Gaming can also be an excellent motivator for learning, and is a commonly used teaching method used to keep children engaged. Carol Dweck found that kids develop an understanding of their own intelligences and areas of skill through specific encouragement and feedback. Computer games can provide this, by rewarding players for completing levels, or placing them on a table of high scores. Research by Luxi Shen et al. has also shown that games that involve a gambling element can increase kids’ engagement, as the uncertain rewards increase intrigue and the willingness to participate.

Gaming for pleasure

As noted above, people tend to prefer gaming that involves uncertain rewards, which is one of the reasons why gambling is such a hugely popular pastime worldwide. The online casino industry is booming, and players go online to play at sites like Betway in order to satiate their cravings for unknown prizes. The online casinos tend to entice players with offers such as enormous rolling jackpots, but even without these promotions casino sites would get traffic due to the other effects that gambling has on the brain.

A study from Stanford University discovered that game play activated key regions of the medial forebrain pleasure circuit, and this occurred even when there was no reward in play. The subjects seemed to simply find pleasure from playing the game. If people find pleasure both from the act of actually playing the game, and the fact that there are uncertain rewards, it is no surprise that gambling is one of the most popular sectors of the gaming industry. Roulette and slot machines are two prime examples of casino games that stimulate these senses.

digital brainbrain” (CC BY 2.0) by  DigitalRalph 

Gaming for health

A study recently showed that playing a computer game called Double Decision, in which players have to find the matching vehicle and road sign, benefited cancer survivors who were suffering from a loss of memory and attention. The government-funded research found that playing the game could slow down or even reverse some of the declines in brain function brought about by aging.

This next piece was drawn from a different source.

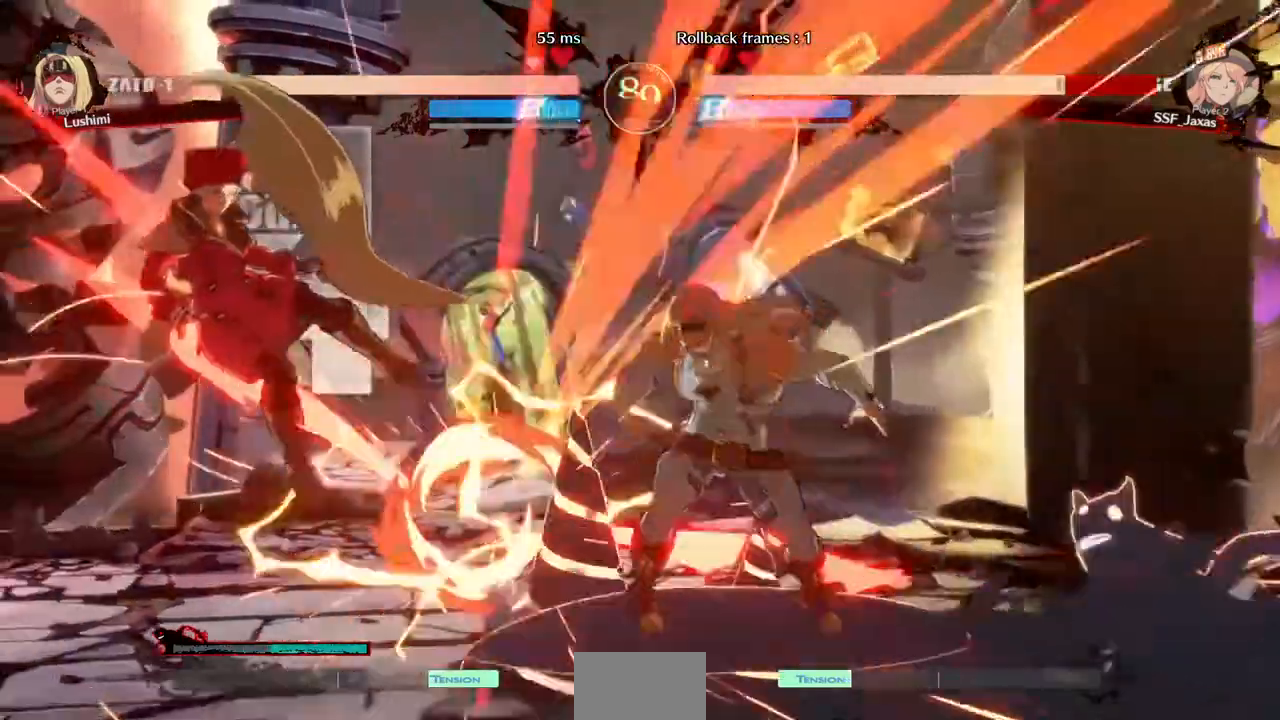
Gameplay with a controller (PlayStation layout); each line is a JSON object with the inputs held at the frame after it. "events" lists button and stick changes between this image and that frame as [ms after this image, input, new state], when the widget could be followed in between. Not read: L3 R3.
{"buttons": ["DPAD_LEFT"]}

Gaming can also bring about a higher level of efficiency in the brain. A paper in the American Psychologist found that playing first-person shooters improved cognitive abilities to such an extent that gamers’ brains show less activity when problem solving than non-gamers’, meaning that the gamers brain works more effectively.

Of course, it would be wise to game in moderation, as playing for too long can disrupt your other behaviour patterns, and could cause you to lose sleep, miss meals, and other important things.